To begin this project log, let me briefly talk about the motivation. Honestly, the initial idea came to me almost immediately. First, I felt that using LSTMs again didn’t make sense—I wanted something newer. Second, during an early course on nuclear models, I came across the ENSDF database, and I realized it was a natural fit for testing diffusion models. After some investigation, I eventually shifted to using a transformer-based model.
Overall, I see this as an incremental model: adding LoRA updates along the time axis, simulating how human science has historically advanced step by step in measuring nuclear physics parameters. From this perspective, it makes sense to expect future predictions of new isotopes and their parameters to also follow this trend.
For model setup and loading, I relied on PyTorch packages. It’s still the mainstream choice right now, and at each step I also used some AI-assisted code generation to speed up learning and prototyping.
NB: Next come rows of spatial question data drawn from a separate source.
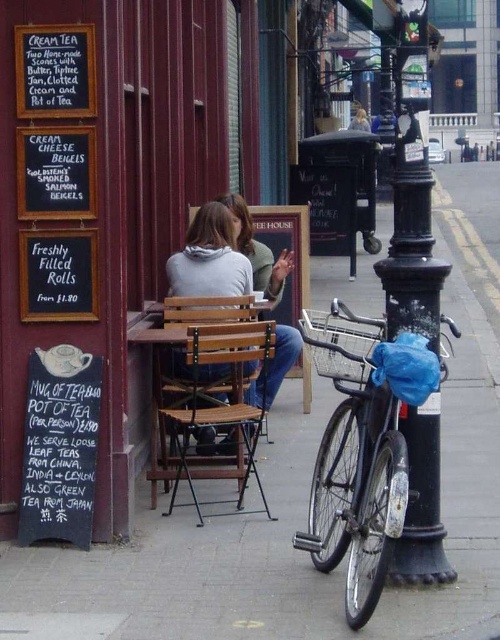
Question: Does black matte bicycle at right have a greater width compared to wooden bench at center?

Choices:
 (A) no
 (B) yes

Answer: (A)

Question: Among these objects, which one is nearest to the camera?

Choices:
 (A) wooden bench at center
 (B) matte gray hoodie at center
 (C) black metal pole at right
 (D) white chalkboard at lower left

Answer: (C)

Question: Which point is closer to the camera?

Choices:
 (A) black metal pole at right
 (B) white chalkboard at lower left

Answer: (A)

Question: Which point is closer to the camera?

Choices:
 (A) black matte bicycle at right
 (B) wooden bench at center
 (C) white chalkboard at lower left
 (D) black metal pole at right

Answer: (A)

Question: Is white chalkboard at lower left positioned behind wooden bench at center?

Choices:
 (A) no
 (B) yes

Answer: (A)

Question: Is white chalkboard at lower left bigger than matte gray hoodie at center?

Choices:
 (A) yes
 (B) no

Answer: (B)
The entire pipeline includes: data cleaning → data processing → model input → model construction → regression prediction. Every step had to be done manually, and the data cleaning part in particular was painful. The raw files contain not only the values we need, but also a lot of unnecessary comments and low-quality experimental notes.
My first idea was to do simple row-wise parsing: use the first few characters of each line to separate categories, and then extract basic values such as energy. For modeling strategy, the simplest baseline was a multi-output regression model predicting excitation energy values (e.g., L, G, Q). This served as the starting point for G/Q training.
Example data sample:
112PD G 737.2 3 20 14 A
112PD L 890.3 3 0(+)
At this stage, the workflow still feels overly complex. My thought is to first focus on a single energy regression baseline using only part of the dataset, and then gradually expand to multi-output predictions later. Training should start from a simple base model, then progressively add LoRA updates.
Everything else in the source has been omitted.